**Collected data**
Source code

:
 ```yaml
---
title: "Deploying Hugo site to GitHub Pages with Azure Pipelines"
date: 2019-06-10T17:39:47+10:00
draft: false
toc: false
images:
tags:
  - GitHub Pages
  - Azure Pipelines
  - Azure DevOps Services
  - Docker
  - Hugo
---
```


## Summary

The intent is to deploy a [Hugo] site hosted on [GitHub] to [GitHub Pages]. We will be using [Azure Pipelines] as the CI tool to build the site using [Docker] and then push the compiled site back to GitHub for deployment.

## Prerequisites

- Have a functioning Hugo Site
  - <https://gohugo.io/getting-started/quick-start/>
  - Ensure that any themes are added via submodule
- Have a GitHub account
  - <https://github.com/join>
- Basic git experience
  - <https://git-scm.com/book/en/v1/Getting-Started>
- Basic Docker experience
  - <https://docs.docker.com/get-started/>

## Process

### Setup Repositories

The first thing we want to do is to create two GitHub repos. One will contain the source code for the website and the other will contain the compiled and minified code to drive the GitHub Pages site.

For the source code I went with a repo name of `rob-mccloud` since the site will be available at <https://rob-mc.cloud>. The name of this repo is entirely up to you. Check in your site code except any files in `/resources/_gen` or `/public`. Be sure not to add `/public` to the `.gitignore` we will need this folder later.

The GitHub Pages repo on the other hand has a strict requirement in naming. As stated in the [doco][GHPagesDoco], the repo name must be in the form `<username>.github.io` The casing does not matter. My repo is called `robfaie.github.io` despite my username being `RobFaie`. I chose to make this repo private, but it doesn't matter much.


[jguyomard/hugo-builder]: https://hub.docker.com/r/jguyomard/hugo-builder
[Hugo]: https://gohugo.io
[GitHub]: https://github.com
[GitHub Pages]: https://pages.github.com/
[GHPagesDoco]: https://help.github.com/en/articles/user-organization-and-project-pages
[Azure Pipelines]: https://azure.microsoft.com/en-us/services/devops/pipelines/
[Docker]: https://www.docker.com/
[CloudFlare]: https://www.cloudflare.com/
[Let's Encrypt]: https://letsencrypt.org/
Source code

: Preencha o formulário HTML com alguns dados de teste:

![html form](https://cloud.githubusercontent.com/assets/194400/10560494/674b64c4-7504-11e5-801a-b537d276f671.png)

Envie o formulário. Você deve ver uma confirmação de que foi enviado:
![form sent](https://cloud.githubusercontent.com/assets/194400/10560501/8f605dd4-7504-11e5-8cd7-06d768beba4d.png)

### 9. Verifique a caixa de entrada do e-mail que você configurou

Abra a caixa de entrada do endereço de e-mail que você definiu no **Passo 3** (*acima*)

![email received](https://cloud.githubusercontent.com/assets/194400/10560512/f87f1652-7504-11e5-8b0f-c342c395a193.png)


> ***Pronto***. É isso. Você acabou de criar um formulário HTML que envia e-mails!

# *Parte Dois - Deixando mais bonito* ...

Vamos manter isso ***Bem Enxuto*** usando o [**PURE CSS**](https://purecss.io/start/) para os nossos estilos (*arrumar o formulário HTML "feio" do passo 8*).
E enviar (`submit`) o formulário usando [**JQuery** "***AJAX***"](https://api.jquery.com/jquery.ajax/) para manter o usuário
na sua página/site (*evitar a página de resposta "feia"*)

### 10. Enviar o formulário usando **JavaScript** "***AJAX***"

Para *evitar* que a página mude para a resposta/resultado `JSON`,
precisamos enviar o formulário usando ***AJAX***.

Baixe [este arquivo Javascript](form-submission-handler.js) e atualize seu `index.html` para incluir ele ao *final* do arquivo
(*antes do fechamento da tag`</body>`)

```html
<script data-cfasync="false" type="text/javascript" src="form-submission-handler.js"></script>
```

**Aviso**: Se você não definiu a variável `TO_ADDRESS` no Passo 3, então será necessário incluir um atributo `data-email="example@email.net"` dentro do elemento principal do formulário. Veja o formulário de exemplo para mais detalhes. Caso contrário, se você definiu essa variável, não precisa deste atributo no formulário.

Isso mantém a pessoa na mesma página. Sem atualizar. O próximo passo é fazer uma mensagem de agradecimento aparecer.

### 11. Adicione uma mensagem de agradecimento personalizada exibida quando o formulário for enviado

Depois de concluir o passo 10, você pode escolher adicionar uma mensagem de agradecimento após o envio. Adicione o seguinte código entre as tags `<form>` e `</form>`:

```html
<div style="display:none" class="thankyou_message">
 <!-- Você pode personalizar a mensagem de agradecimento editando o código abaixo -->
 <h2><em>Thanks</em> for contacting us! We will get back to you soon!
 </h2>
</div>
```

**PROBLEM TO WORK ON**
Copying word for word, give each line of the data above from the first one through the line containing "The GitHub Pages repo", and nothing else.

**OUTPUT OF THE EXERCISE**
Source code

:
 ```yaml
---
title: "Deploying Hugo site to GitHub Pages with Azure Pipelines"
date: 2019-06-10T17:39:47+10:00
draft: false
toc: false
images:
tags:
  - GitHub Pages
  - Azure Pipelines
  - Azure DevOps Services
  - Docker
  - Hugo
---
```


## Summary

The intent is to deploy a [Hugo] site hosted on [GitHub] to [GitHub Pages]. We will be using [Azure Pipelines] as the CI tool to build the site using [Docker] and then push the compiled site back to GitHub for deployment.

## Prerequisites

- Have a functioning Hugo Site
  - <https://gohugo.io/getting-started/quick-start/>
  - Ensure that any themes are added via submodule
- Have a GitHub account
  - <https://github.com/join>
- Basic git experience
  - <https://git-scm.com/book/en/v1/Getting-Started>
- Basic Docker experience
  - <https://docs.docker.com/get-started/>

## Process

### Setup Repositories

The first thing we want to do is to create two GitHub repos. One will contain the source code for the website and the other will contain the compiled and minified code to drive the GitHub Pages site.

For the source code I went with a repo name of `rob-mccloud` since the site will be available at <https://rob-mc.cloud>. The name of this repo is entirely up to you. Check in your site code except any files in `/resources/_gen` or `/public`. Be sure not to add `/public` to the `.gitignore` we will need this folder later.

The GitHub Pages repo on the other hand has a strict requirement in naming. As stated in the [doco][GHPagesDoco], the repo name must be in the form `<username>.github.io` The casing does not matter. My repo is called `robfaie.github.io` despite my username being `RobFaie`. I chose to make this repo private, but it doesn't matter much.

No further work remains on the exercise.